Ama biz hem teslim bayrağı çekmeyeceğimizi hem de bölgemizin geleceğine yeniden -gerekli hazırlıkları yaparak- ancak bizim yön ve şekil verebileceğimizi gösterdik.

O yüzden yaşadığımız süreç, son istiklal ve istikbal mücadelesi süreci...

SALDIRILARI PÜSKÜRTECEK KÖKLÜ STRATEJİLER

Bu saldırıları püskürtebilmenin bir kaç önemli yolu var:

1-Türkiye, orta ve uzun vadede bizzat üyesi olduğu Batı ittifakının NATO, AB kurumları ve bizzat Batı ülkelerinin saldırısıyla kaşı karşıya kalabilir. Açık saldırılardan sözediyorum!

Bu saldırıları püskürtebilmenin en önemli yolu, dış politikada,denge stratejisi izlemektir. Tıpkı denge dehası Sultan Abdülhamid gibi.

Denge stratejisinin bir gereği olarak düşmanlarını azaltmanın ve müttefiklerini artırmanın yollarını, imkânlarını artırmalıdır Türkiye.

Şunu unutmamak gerekiyor: NATO, AB gibi projeler, Türkiye'nin aslî projeleri değildir ve olamaz. Türkiye, bu kurumlara iki gerekçeyle üye olabilir: Birincisi, Batı'dan gelebilecek saldırıların önünü kesmiş olmak; ikincisi de kendi tarihî medeniyet yolculuğuna soyunabilmek amacıyla zaman kazanmak için.

2-İçerde ise, bir yandan toplumun bütün farklı kesimlerini bütünleştirecek, kenetleyecek, ülkeyi leş kargalarına yem etmeyecek bir atmosfer oluşturmak ve bu çerçevede politikalar geliştirmek zorunda Türkiye.

Dışardan ve içerden büyük saldırılarla karşı karşıya kalan bir ülke, içerde kardeşliği, kenetlenmeyi sağlamakla mükelleftir.
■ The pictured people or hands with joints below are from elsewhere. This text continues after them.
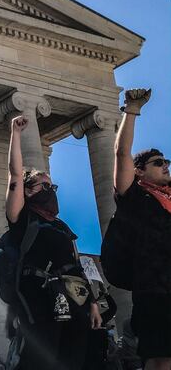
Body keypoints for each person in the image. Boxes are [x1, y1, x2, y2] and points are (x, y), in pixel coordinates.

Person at [5, 115, 101, 370]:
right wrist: (15, 134)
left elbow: (76, 266)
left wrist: (92, 303)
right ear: (27, 191)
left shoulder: (61, 227)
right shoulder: (22, 218)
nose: (49, 190)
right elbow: (15, 174)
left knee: (73, 360)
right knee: (41, 359)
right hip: (38, 297)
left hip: (73, 299)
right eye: (42, 186)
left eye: (52, 186)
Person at [113, 88, 171, 370]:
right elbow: (122, 153)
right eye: (158, 163)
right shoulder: (134, 197)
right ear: (139, 171)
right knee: (160, 360)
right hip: (154, 292)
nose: (166, 166)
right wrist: (132, 110)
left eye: (167, 162)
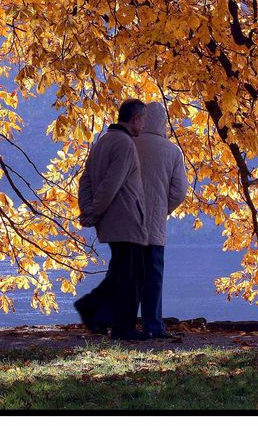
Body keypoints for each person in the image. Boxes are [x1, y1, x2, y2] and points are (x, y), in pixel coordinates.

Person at [74, 98, 149, 341]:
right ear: (135, 119)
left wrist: (87, 209)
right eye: (143, 120)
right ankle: (119, 326)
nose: (143, 125)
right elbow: (111, 185)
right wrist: (93, 211)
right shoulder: (125, 144)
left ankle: (98, 314)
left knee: (120, 272)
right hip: (126, 218)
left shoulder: (102, 142)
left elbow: (85, 180)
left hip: (111, 219)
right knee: (131, 275)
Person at [135, 101, 189, 339]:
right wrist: (163, 209)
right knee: (153, 275)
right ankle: (153, 325)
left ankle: (123, 324)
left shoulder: (130, 144)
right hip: (155, 223)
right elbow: (179, 191)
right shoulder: (172, 151)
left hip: (128, 222)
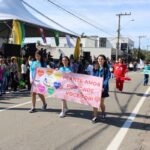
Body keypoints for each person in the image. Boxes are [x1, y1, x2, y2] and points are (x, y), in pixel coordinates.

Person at [92, 55, 111, 123]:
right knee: (95, 102)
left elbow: (107, 78)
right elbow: (92, 77)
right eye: (99, 59)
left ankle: (103, 113)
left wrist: (103, 87)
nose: (100, 60)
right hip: (95, 88)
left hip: (103, 88)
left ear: (104, 60)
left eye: (102, 59)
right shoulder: (95, 68)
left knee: (101, 103)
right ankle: (95, 116)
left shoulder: (106, 69)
Mesele, Türkiye'nin bekasıyla ilgilidir.

 

İyi hazırlanmamız gerek

 

3-Son olarak, bu ülkenin kangrene dönüşen toplumun kültürel dinamiklerini dinamitleyen, mankurtlaşmış kuşaklar yetiştiren eğitim, medya, kültür, sanat dünyası bizim medeniyet dinamiklerimiz ekseninde silbaştan yeniden inşa edilmelidir.

O yüzden yaşadığımız şey, birkaç yıldır söylediğim gibi bizim istiklal ve istikbal mücadelemiz.

Bu istiklal ve istikbal mücadelesini hakkıyla verebilmek için sadece siyasete değil, aynı zamanda hatta daha çok da düşünceye, sanata, eğitime, gençliğe yoğunlaşmamız, medeniyet fikrini ilmek ilmek örmemiz, özümsememiz ve sonra “Ya Allah, ya Bismillah” diyerek yola çıkmaya başlamamız gerekiyor. Vesselâm.